P-K POMs for January, February, and March:

Serious racing by P-Kers generally slows to a crawl in January, as nearly everyone is busy rebuilding from the long fall racing season. Nevertheless, online athlete Kevin Coffey managed a very fine mid-winter 8k of 24:56 at the Kingston Road Runners Resolution Run (well below his personal best of 25:52, even allowing for a slight deviation which shortened the traditional Fort Henry course by 150-odd meters). Congrats to Kevin on his first POM win!

February saw a few of us hit the indoor track, but the racing scene was still quiet, as it usually remains at this time of year.
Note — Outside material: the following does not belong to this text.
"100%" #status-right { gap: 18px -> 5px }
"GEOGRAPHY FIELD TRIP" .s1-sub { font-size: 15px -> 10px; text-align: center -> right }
A bright spot, and the February POM winner, was junior Adrienne Morgan's breakthrough 3k of 10:25, finally erasing her stubborn 10:36 from almost two year earlier. This result represented Adrienne's return to form after a couple of years of minor injury setbacks. Congrats to Adrienne on her second ever POM win (the last one being for her old 3k best).
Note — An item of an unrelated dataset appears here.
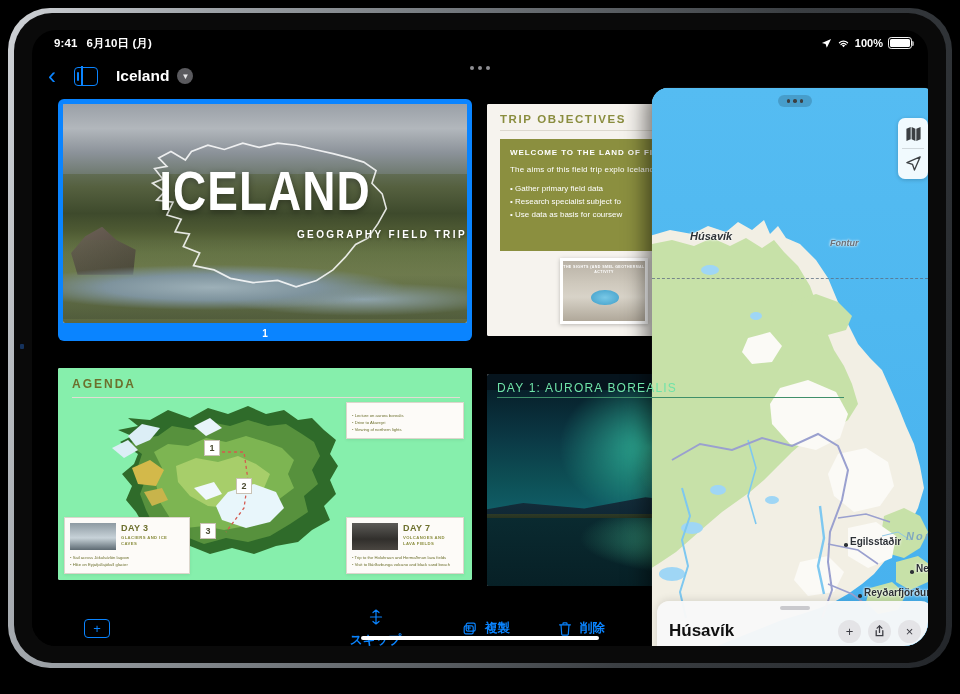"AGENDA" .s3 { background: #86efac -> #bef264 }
March, wintry as it was, saw the opening of the road racing season for club members. Only the aforementioned Kevin Coffey seemed to have been unhindered by the months long terrible training weather. In the dark of January and February, Kevin had run prodigious numbers of kms in preparation for a breakthrough performance at the historic Around the Bay 30k. In the end, his aim was true. Hoping for a time in the 1:41-42 range, Kevin delivered an outstanding 1:39:20, passing the HM mark in a personal best. Congrats to Kevin for a performance that looks set to contend for POY when the snow flies again next January.